■ OBJECTIVE: Could you write out each of the records below line for line, changing nothing?
☆ ☆ ☆ ☆
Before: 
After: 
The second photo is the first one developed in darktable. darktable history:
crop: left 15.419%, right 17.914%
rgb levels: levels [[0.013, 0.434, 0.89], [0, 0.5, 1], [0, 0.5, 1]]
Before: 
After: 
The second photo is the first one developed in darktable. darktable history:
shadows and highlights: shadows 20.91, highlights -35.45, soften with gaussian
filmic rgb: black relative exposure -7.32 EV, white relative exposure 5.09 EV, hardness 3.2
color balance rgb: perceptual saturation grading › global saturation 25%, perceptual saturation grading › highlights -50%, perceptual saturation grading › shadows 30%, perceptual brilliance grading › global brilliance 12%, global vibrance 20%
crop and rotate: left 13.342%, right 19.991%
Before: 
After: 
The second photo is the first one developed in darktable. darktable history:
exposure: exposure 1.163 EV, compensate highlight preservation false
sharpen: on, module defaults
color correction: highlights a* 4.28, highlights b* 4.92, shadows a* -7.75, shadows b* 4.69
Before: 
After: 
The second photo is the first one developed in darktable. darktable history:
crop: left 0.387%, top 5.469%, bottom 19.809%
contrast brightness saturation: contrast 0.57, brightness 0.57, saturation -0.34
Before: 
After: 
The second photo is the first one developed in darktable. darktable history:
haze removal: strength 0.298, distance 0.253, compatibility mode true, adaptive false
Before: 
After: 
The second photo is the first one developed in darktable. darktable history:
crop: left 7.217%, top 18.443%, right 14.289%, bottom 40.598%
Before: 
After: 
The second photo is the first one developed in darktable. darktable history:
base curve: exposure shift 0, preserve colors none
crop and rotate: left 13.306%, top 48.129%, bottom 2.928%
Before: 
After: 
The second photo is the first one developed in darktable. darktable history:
☆ ☆ ☆ ☆
■ EXPECTED OUTPUT:
Before: 
After: 
The second photo is the first one developed in darktable. darktable history:
crop: left 15.419%, right 17.914%
rgb levels: levels [[0.013, 0.434, 0.89], [0, 0.5, 1], [0, 0.5, 1]]
Before: 
After: 
The second photo is the first one developed in darktable. darktable history:
shadows and highlights: shadows 20.91, highlights -35.45, soften with gaussian
filmic rgb: black relative exposure -7.32 EV, white relative exposure 5.09 EV, hardness 3.2
color balance rgb: perceptual saturation grading › global saturation 25%, perceptual saturation grading › highlights -50%, perceptual saturation grading › shadows 30%, perceptual brilliance grading › global brilliance 12%, global vibrance 20%
crop and rotate: left 13.342%, right 19.991%
Before: 
After: 
The second photo is the first one developed in darktable. darktable history:
exposure: exposure 1.163 EV, compensate highlight preservation false
sharpen: on, module defaults
color correction: highlights a* 4.28, highlights b* 4.92, shadows a* -7.75, shadows b* 4.69
Before: 
After: 
The second photo is the first one developed in darktable. darktable history:
crop: left 0.387%, top 5.469%, bottom 19.809%
contrast brightness saturation: contrast 0.57, brightness 0.57, saturation -0.34
Before: 
After: 
The second photo is the first one developed in darktable. darktable history:
haze removal: strength 0.298, distance 0.253, compatibility mode true, adaptive false
Before: 
After: 
The second photo is the first one developed in darktable. darktable history:
crop: left 7.217%, top 18.443%, right 14.289%, bottom 40.598%
Before: 
After: 
The second photo is the first one developed in darktable. darktable history:
base curve: exposure shift 0, preserve colors none
crop and rotate: left 13.306%, top 48.129%, bottom 2.928%
Before: 
After: 
The second photo is the first one developed in darktable. darktable history:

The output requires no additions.